Is the president of the United States bouncing off the walls in different directions from one moment to the next when it comes to Iran?
That is how one Democratic senator, Tammy Duckworth, describes his standard operating procedure. "It's endangering our nation on national security," she tells me.
To be fair, Mr Trump did consult congressional leaders about whether to take retaliatory strikes after Iran shot down that unmanned US drone last week.
He got a lot of input from both sides of the aisle, Republican Congressman Michael McCaul, who was present, told me. Mr McCaul described the White House's strategy as "cohesive".
The president also heard from his generals and his national security advisers in a weighty day of deliberations.
And, according to the New York Times, he heard from one of his favourite TV hosts at Fox News. If Mr Trump got into a war with Iran, Tucker Carlson declared, he could kiss his chances of re-election goodbye.
Was that the deciding voice that convinced the president to call off the strikes at the last minute?
Mr Trump cited his concern about Iranian casualties. His top general Joseph Dunford apparently also had outsized influence, and he counselled caution.
But more than any other national security crisis, this one has exposed the tension between President Trump's desire to look and act tough, and his reluctance to get involved in a foreign war. After all, he promised voters that he wouldn't.
So while he's been celebrating his restraint, even downplaying the threat of Iranian actions, he's also been telegraphing his resolve to use force if necessary: to obliterate Iran if it launches attacks.
In short there has been a certain amount of bouncing.
But there's another layer to these mixed signals about Iran policy: Mr Trump's national security adviser John Bolton and Secretary of State Mike Pompeo seem to have a different agenda than he does.
President Trump mostly talks about the Iran nuclear deal, from which he withdrew, about how bad it was because it was too weak, how his predecessor Barak Obama gave away too much in exchange for too little.
He's also regularly announced how eager he is to negotiate a bigger better bargain: Call me, he's said to the Iranians, even passing along his telephone number through an intermediary.
That is not the tone we get at the state department.
Mr Pompeo does talk about negotiations, but mostly he stresses maximum pressure: the oil and financial sanctions that are crippling Iran's economy.
It's night and day from the previous administration, when our reporting focused on the painstaking process to lift those sanctions by getting Iran to accept limits on its nuclear programme. At first it was news to see then Secretary of State John Kerry in earnest conversation with his Iranian counterpart Javed Zarif, until it became routine.

##############################

**Goals:**
1. Name every person other than Mr Trump whom the article on Trump and Iran identifies by a current US government or military post, leaving out anyone described as a predecessor or a "then" officeholder, and give each one's post.
2. Translate this sentence from the article on Trump and Iran into Spanish: "Mr Pompeo does talk about negotiations, but mostly he stresses maximum pressure: the oil and financial sanctions that are crippling Iran's economy."
3. Write the next few paragraphs of the article on Trump and Iran, picking up after its final sentence.

##############################

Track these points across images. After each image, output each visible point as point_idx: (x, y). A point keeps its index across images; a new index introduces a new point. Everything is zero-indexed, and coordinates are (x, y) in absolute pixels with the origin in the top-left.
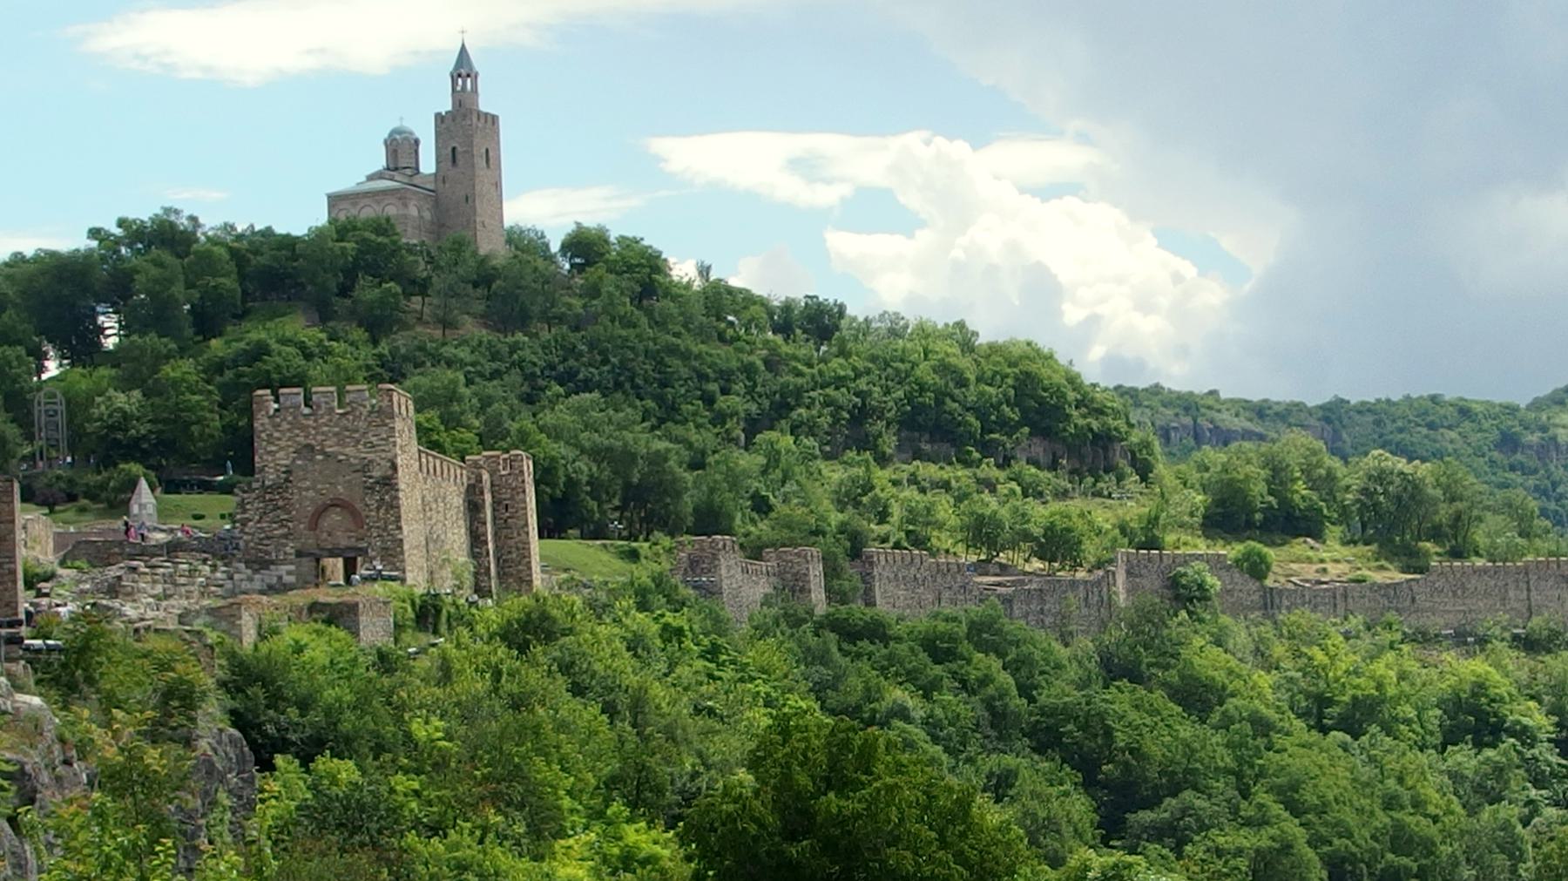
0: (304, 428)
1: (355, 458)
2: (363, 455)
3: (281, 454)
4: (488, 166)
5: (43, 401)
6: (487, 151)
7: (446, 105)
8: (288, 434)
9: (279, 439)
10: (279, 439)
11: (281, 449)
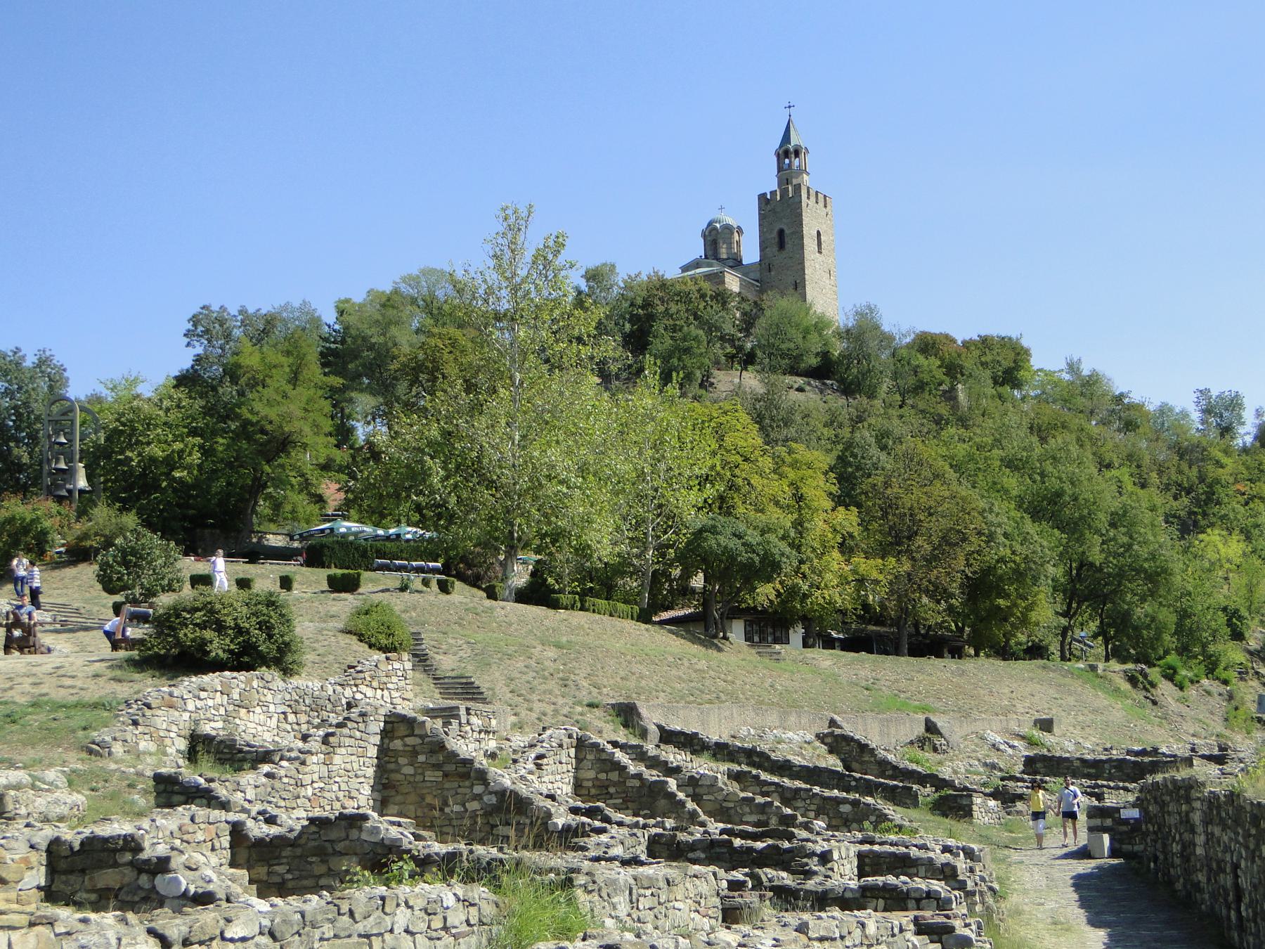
4: (820, 252)
6: (819, 233)
7: (770, 184)
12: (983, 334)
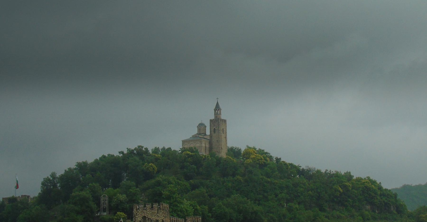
0: (144, 212)
1: (155, 219)
2: (156, 218)
3: (139, 218)
5: (103, 197)
6: (223, 129)
8: (141, 214)
9: (138, 215)
10: (138, 215)
11: (139, 217)
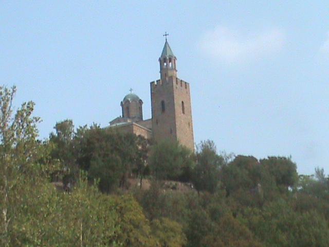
4: (183, 113)
6: (183, 102)
7: (157, 77)
12: (271, 155)
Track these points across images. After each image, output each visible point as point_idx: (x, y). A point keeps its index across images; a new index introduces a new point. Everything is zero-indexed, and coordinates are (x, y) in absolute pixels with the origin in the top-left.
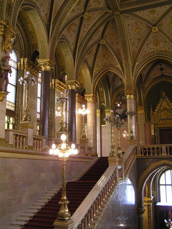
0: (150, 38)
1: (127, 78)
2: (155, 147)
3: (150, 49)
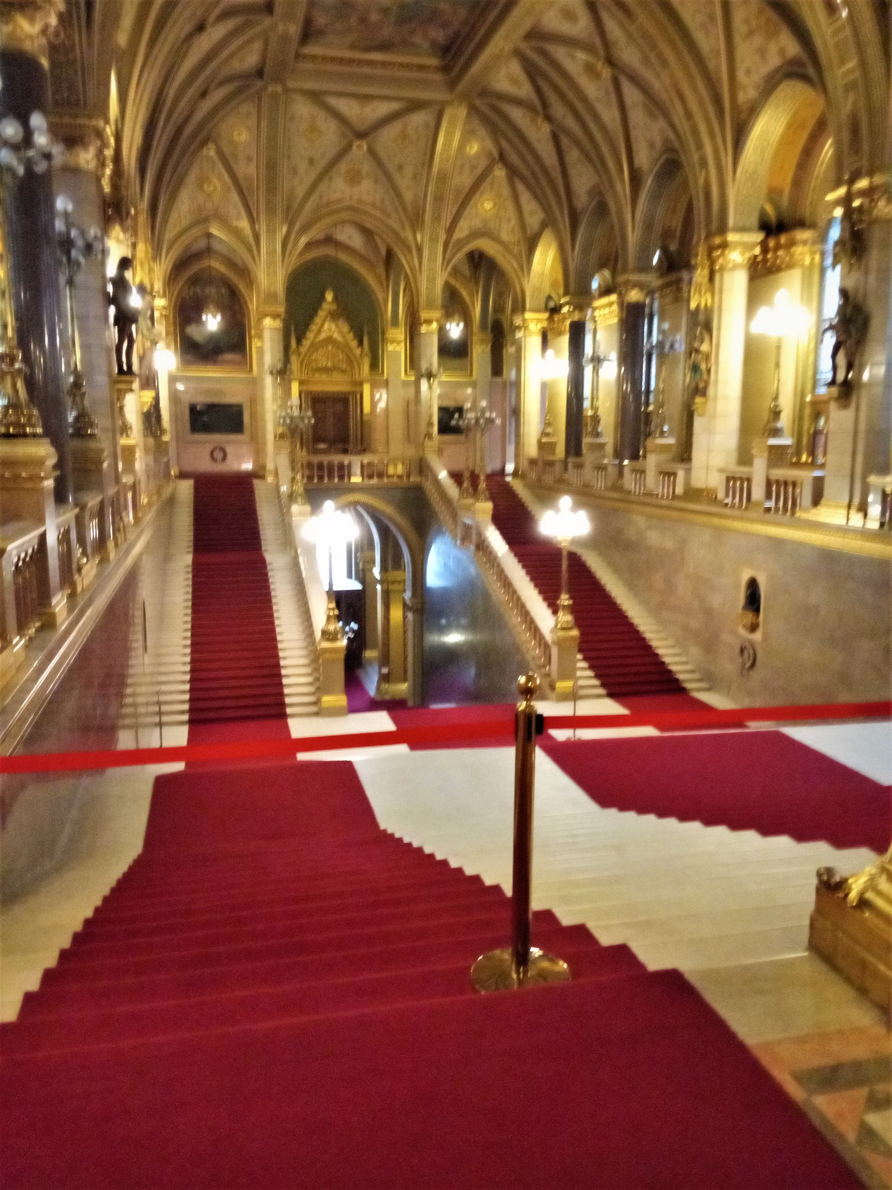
0: (343, 166)
1: (268, 267)
2: (336, 463)
3: (335, 192)
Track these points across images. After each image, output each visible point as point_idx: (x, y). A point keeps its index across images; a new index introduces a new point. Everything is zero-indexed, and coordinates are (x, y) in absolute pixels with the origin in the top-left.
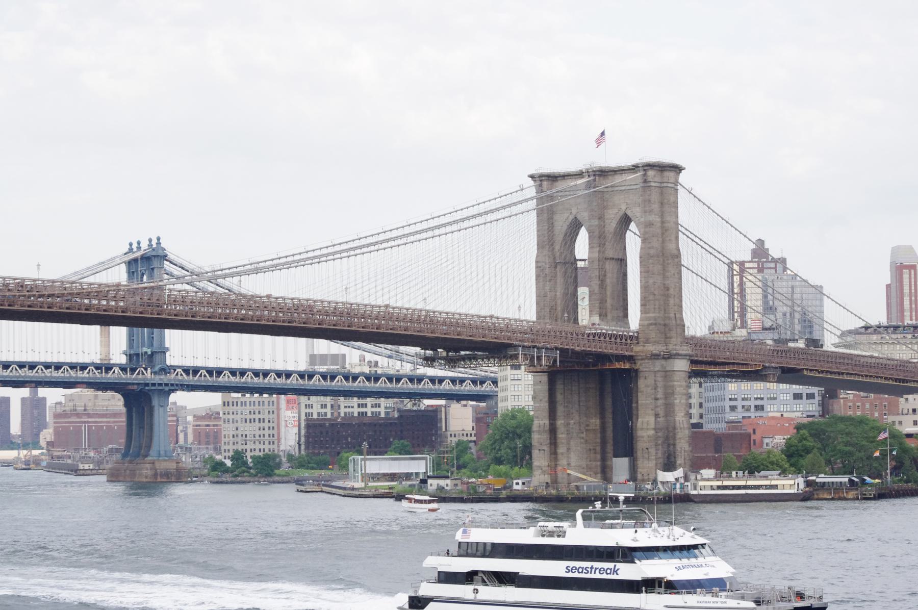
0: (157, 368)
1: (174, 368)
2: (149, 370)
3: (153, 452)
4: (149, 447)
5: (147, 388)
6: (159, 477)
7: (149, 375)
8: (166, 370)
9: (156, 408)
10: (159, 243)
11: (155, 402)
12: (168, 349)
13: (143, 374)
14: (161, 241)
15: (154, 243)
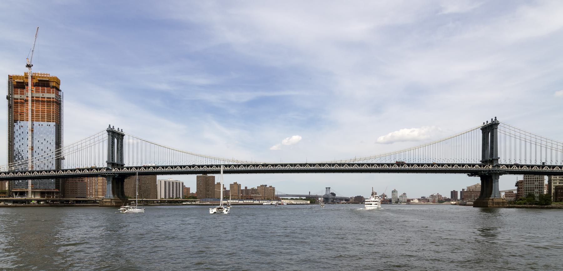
0: (495, 164)
1: (502, 165)
2: (491, 166)
3: (493, 195)
4: (491, 193)
5: (490, 172)
6: (494, 205)
7: (491, 167)
8: (498, 166)
9: (494, 180)
10: (496, 119)
11: (493, 178)
12: (499, 158)
13: (488, 167)
14: (497, 118)
15: (494, 120)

##############################

**Results for each task:**
1.
- Tammy Duckworth, Democratic senator
- Michael McCaul, Republican Congressman
- Joseph Dunford, Mr Trump's top general
- John Bolton, national security adviser
- Mike Pompeo, Secretary of State

2. El Sr. Pompeo sí habla de negociaciones, pero sobre todo insiste en la máxima presión: las sanciones petroleras y financieras que están paralizando la economía de Irán.

3.
Mr Pompeo also stresses that the sanctions will remain until Iran meets 12 demands. These include renegotiating its nuclear accord, yes. But also things like scaling back its missile programme and rolling back its influence over regional militias.
The secretary of state calls this forcing Iran to change its behaviour, to behave like a "normal country".
At the same time he's admitted that he doesn't believe this regime can change in the way the US is demanding. He's said Iran doesn't have moderate leaders, dismissing the traditional distinction between the hardliners, and the pragmatists who negotiated the nuclear deal.
Someone commonly seen as a pragmatist, Mr Zarif, is now set to be sanctioned this week. It's a highly unusual move that escalates tension rather than creating diplomatic space for any talks.
America's allies and its lawmakers agree that Iran's behaviour in the region is disruptive and dangerous, and needs to be curbed. But critics say this 12-demand approach would essentially force Iran to transform its entire foreign policy, on issues seen as vital to its national security.
And that's just not going to happen.
One of the administration's goals is to deny Iran the revenue to carry out its "expansionist" foreign policy, Mr Pompeo's Iran envoy, Brian Hook, told a congressional committee last week.
But what's the end game? A new nuclear deal? Transforming the regime?
That's an urgent question on Capitol Hill, mostly for Democratic lawmakers but not only.
"The administration has a one-track plan, it is maximum pressure. It does not have a strategic plan to get Iran back to the negotiating table," Senator Bob Menendez told BBC News - he's the top Democrat in the Senate dealing with foreign relations.
"If all you do is create pressure and you don't have an escape valve, it blows."
There's fear that President Trump could blow things up without seeking authorisation from Congress for any new war, which he's supposed to do.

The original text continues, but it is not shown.